When President Bush's foreign policy players came into office, the widespread assumption was that they would be cautious but competent. Sort of like the last Bush administration. Instead they've been great at enunciating bold policies -- such as preempting terrorism -- and terrible at executing them.
Look at the hash the administration made of diplomacy before the invasion of Iraq. It couldn't even bring the Turks on board. Nothing better exposed its ham-handedness than the speech Vice President Dick Cheney made in August 2002 declaring there was no need to send U.N. weapons inspectors back to Iraq. When just a few weeks later Bush asked for the inspectors to be dispatched, his sincerity was widely questioned.
Things haven't improved much during the occupation of Iraq. The heavy-handed U.S. proconsul, L. Paul Bremer III, managed to alienate pretty much every Iraqi politician. Contributing to the disarray has been the flip-flopping on such basic questions as the role of the U.N. and of Ahmad Chalabi, a situation that reflects deep divisions within the administration.

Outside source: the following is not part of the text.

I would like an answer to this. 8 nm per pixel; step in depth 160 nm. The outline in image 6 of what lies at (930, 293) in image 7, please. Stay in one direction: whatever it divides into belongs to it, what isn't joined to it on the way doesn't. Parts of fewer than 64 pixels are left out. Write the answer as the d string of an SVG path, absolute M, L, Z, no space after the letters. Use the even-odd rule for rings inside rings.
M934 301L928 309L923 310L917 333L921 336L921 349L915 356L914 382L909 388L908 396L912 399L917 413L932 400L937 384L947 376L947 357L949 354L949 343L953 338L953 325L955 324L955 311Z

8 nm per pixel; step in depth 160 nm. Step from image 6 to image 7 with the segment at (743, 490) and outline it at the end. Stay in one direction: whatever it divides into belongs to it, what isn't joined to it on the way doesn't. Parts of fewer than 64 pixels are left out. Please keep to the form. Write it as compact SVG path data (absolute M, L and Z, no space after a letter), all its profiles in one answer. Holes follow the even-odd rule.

Meanwhile, the administration has failed to develop a coherent approach to the nuclear crises looming in Iran and North Korea. Administration hard-liners have argued for regime change. Soft-liners have suggested striking deals with Pyongyang and Tehran. Rather than following either policy, the president has dithered as atomic production lines have geared up.
What's behind these failures? Every administration-watcher I've talked to, Republican or Democrat, points to a dysfunctional interagency process. The National Security Council is supposed to coordinate departments and produce a coherent policy. It hasn't done its job. The State and Defense departments are constantly at odds, and neither NSC chief Condoleezza Rice nor her deputy, Stephen Hadley, has knocked heads together to produce a unified approach. In the fruitless search for internal consensus, they usually wind up deferring difficult decisions.
When goof-ups occur, no one is held responsible. The only senior national security official to leave the administration, CIA Director George J. Tenet, is retiring apparently because of pressure from outside investigators, not from the president. In fairness to Rice and Hadley, they have a difficult job in dealing with such outsize personalities as Secretary of Defense Donald H. Rumsfeld and Secretary of State Colin L. Powell, to say nothing of their strong-willed deputies, Paul D. Wolfowitz and Richard L. Armitage. Ultimately it's up to Bush to hold his aides accountable and force them to work together. Because he has often failed to do so, the blunders keep on coming.
Bush can take some comfort from the fact that his hero, Ronald Reagan, presided over similar bureaucratic chaos and it didn't prevent him from achieving his major objectives -- reviving the economy and defeating communism. But Bush is taking his Reagan redux approach a bit too far if he insists on emulating the Gipper's weaknesses as well as his strengths.
Max Boot, a senior fellow at the Council on Foreign Relations, writes a weekly column for the Los Angeles Times.